Some of these hemicelluloses molecules are cross-linked in turn to acidic Pectin molecules (e.g., Rhamnogalacturonans) through short neutral Pectin molecules (e.g., Arabinogalactans).

In the multilamellar secondary cell wall, cellulose microfibrils are down in layer. the microfibrils of each layer running roughly parallel with each other but at an angle to those in other layers.

Plasmodesmata:

notes on Plasmodesmata, ultrastructure of cell wall
Plasmodesmata


Every living a cell in a higher plant is connected to its living neighbours by fine cytoplasmic channels, each of which is called a Plasmodesmata (desmos: ribbon, ligament: plural ).

Plasmodesmata which pass through the intervening cell walls.

notes on Plasmodesmata, ultrastructure of cell wall
Detail structure of  Plasmodesmata


The plasma membrane of one cell is continuous with that of its neighbour of each plasmodesmata.
A plasmodesmata is a roughly cylindrical membrane linked channel with a diameter of 20-40nm.

Running from cell to cell through the centre of most plasmodesmata is a narrower cylindrical structure, the desmotubule, which remains continuous with elements of the S.E.R. membranes of each of the connected cells.

Between the outside of the desmotubules and the inner face of the cylindrical plasma membrane is an annulus of cytosol, which often appears to be constructed at each end of the plasmodesmata.

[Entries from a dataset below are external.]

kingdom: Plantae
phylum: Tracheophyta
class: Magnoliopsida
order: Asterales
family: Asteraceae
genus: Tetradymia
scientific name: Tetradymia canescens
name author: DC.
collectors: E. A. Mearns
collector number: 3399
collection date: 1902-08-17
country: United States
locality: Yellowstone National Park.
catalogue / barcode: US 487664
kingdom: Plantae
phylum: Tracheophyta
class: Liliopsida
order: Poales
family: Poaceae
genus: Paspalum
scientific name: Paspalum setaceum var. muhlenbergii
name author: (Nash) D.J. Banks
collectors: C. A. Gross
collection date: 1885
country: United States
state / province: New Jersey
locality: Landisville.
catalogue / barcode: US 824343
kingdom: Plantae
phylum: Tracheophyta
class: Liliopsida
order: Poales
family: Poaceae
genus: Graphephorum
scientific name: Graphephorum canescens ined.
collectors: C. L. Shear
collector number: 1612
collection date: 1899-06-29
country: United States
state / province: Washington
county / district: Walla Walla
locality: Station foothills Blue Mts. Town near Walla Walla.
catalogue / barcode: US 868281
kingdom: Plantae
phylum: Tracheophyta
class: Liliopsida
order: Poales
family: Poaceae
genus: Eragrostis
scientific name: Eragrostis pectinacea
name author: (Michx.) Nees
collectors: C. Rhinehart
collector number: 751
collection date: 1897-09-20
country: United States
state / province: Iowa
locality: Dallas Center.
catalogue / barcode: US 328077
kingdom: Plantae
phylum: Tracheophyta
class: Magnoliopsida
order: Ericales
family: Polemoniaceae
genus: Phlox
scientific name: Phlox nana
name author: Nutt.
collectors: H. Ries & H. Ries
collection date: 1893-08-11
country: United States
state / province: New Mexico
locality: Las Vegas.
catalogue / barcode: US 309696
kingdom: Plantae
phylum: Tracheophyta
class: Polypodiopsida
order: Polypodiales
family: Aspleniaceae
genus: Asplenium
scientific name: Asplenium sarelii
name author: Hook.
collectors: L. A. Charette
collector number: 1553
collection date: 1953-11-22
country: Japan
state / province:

notes on Plasmodesmata, ultrastructure of cell wall



These constructions may regulate the flux of molecules through the annulus that joins two cytosols(Gunning).

Plasmodesmata are formed around the elements of the smooth endoplasmic reticulum that become trapped during cytokinesis(of mitotic cell division) within the new cell wall that will bisect the parental cell.

Plasmodesmata function in intercellular communication, i.e., they allow molecules to pass directly from cell to cell.

For example, Plasmodesmata are especially common and abundant in the walls of columns of the cells that lead toward sites of intense secretion, such as in nectar-secreting glands(trichomes of abutilon nectaries).

  In such cells there maybe 15 or more Plasmodesmata per square micrometre of wall surface, whereas  therein often less then 1 per square micrometre in another cell-wall (Gunning and Hughes).